§ **Task objective**
Please show each line of the listing where "center" is present.

§ **Data segment**
- Opening Delimiter -

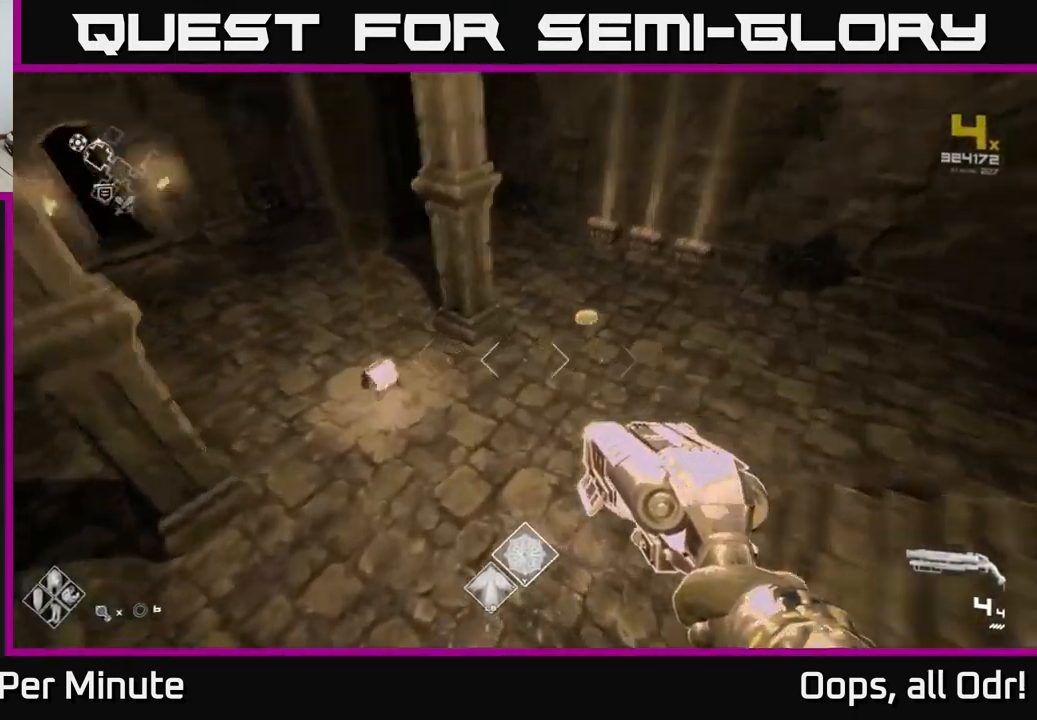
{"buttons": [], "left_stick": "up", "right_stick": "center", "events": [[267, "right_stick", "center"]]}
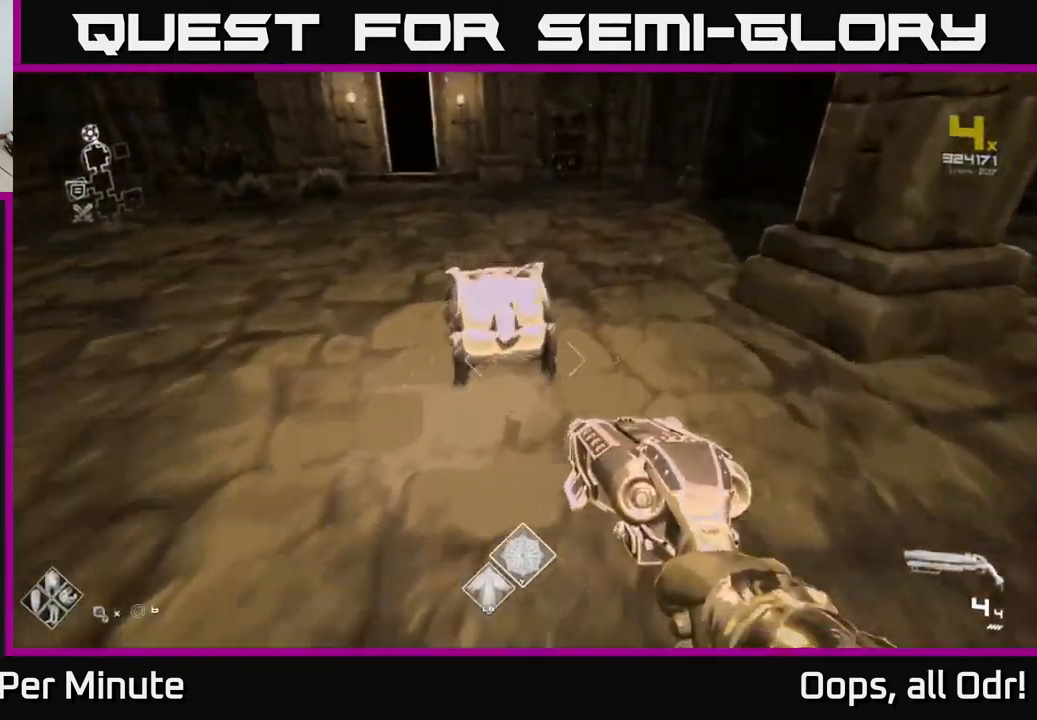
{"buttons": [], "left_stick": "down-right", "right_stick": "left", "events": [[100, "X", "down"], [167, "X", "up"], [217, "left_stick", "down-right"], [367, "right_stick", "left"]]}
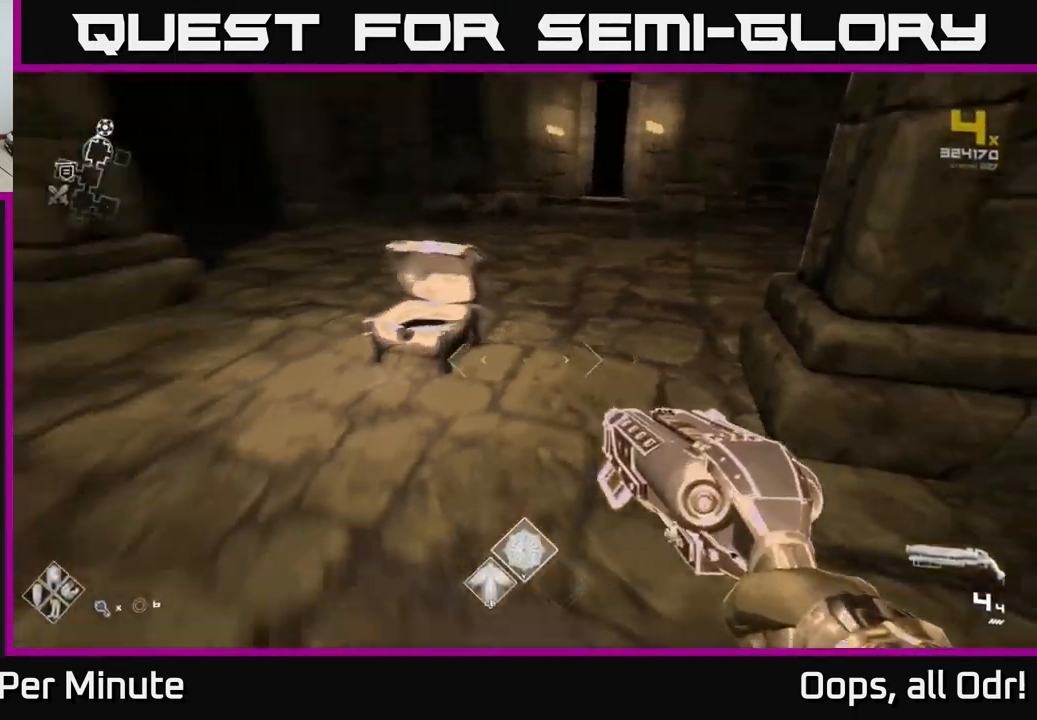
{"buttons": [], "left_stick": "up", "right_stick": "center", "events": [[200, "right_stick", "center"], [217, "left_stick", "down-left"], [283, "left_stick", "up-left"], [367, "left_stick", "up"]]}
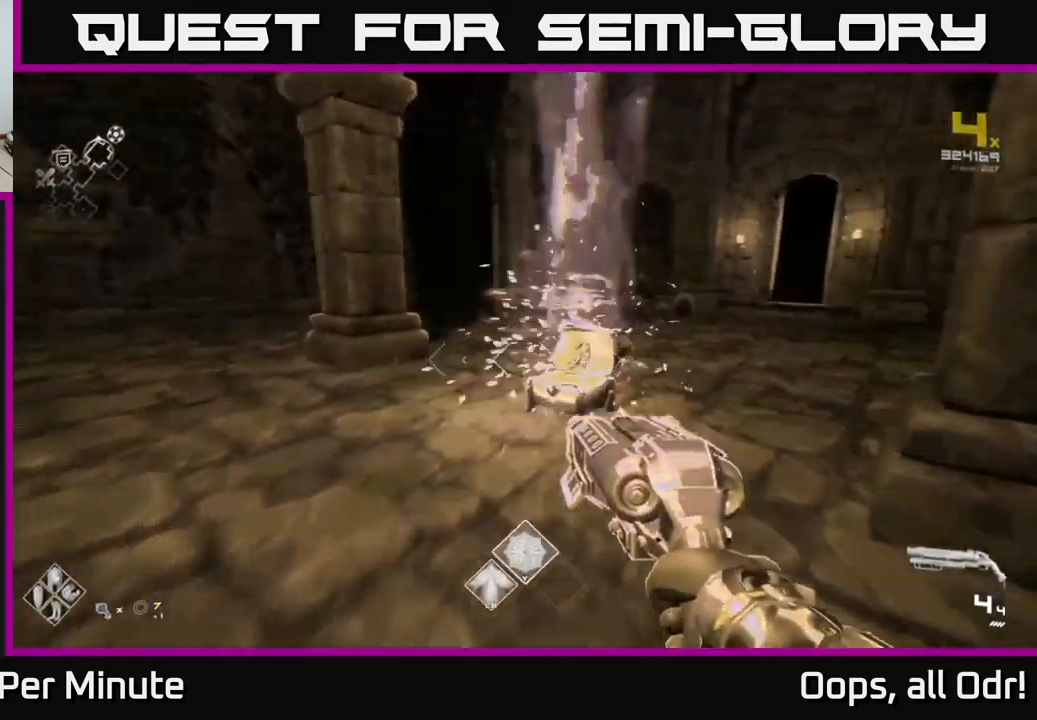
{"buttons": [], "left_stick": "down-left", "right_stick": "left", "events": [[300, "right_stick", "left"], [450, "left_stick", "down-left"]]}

- Closing Delimiter -

§ **Written response**
{"buttons": [], "left_stick": "up", "right_stick": "center", "events": [[267, "right_stick", "center"]]}
{"buttons": [], "left_stick": "up", "right_stick": "center", "events": [[200, "right_stick", "center"], [217, "left_stick", "down-left"], [283, "left_stick", "up-left"], [367, "left_stick", "up"]]}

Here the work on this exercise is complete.